Title:Epigenetic Metalloenzymes
Volume: 26
Issue: 15
Author(s): Christophe Blanquart, Camille Linot, Pierre-François Cartron, Daniela Tomaselli, Antonello Mai and Philippe Bertrand*
Affiliation:
- Institut de Chimie des Milieux et Materiaux de Poitiers, UMR CNRS 7285, 4 rue Michel Brunet, TSA 51106, B27, 86073, Poitiers cedex 09,France
Keywords:
DNMT, epigenetic, HDAC, TET, metalloenzymes, PTM.
Abstract: Epigenetics controls the expression of genes and is responsible for cellular phenotypes.

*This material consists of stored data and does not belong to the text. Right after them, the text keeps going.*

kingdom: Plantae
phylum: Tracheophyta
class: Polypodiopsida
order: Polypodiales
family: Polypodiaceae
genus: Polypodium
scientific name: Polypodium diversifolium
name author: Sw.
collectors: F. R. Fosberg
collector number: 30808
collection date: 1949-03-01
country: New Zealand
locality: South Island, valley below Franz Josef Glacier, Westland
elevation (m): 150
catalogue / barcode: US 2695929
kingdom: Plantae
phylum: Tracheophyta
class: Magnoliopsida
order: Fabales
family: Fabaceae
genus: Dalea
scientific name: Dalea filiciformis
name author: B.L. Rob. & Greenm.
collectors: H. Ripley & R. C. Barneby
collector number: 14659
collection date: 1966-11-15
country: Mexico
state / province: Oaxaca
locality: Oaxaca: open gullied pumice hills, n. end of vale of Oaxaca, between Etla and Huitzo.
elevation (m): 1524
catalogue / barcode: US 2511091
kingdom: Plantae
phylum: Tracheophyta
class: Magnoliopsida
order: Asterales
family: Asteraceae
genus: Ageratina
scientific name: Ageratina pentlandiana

The fundamental basis of these mechanisms involves in part the post-translational
modifications (PTMs) of DNA and proteins, in particular, the nuclear histones. DNA can be
methylated or demethylated on cytosine. Histones are marked by several modifications including
acetylation and/or methylation, and of particular importance are the covalent modifications
of lysine. There exists a balance between addition and removal of these PTMs, leading
to three groups of enzymes involved in these processes: the writers adding marks, the
erasers removing them, and the readers able to detect these marks and participating in the
recruitment of transcription factors. The stimulation or the repression in the expression of
genes is thus the result of a subtle equilibrium between all the possibilities coming from the
combinations of these PTMs. Indeed, these mechanisms can be deregulated and then participate
in the appearance, development and maintenance of various human diseases, including
cancers, neurological and metabolic disorders. Some of the key players in epigenetics are
metalloenzymes, belonging mostly to the group of erasers: the zinc-dependent histone
deacetylases (HDACs), the iron-dependent lysine demethylases of the Jumonji family (JMJ
or KDM) and for DNA the iron-dependent ten-eleven-translocation enzymes (TET) responsible
for the oxidation of methylcytosine prior to the demethylation of DNA. This review presents
these metalloenzymes, their importance in human disease and their inhibitors.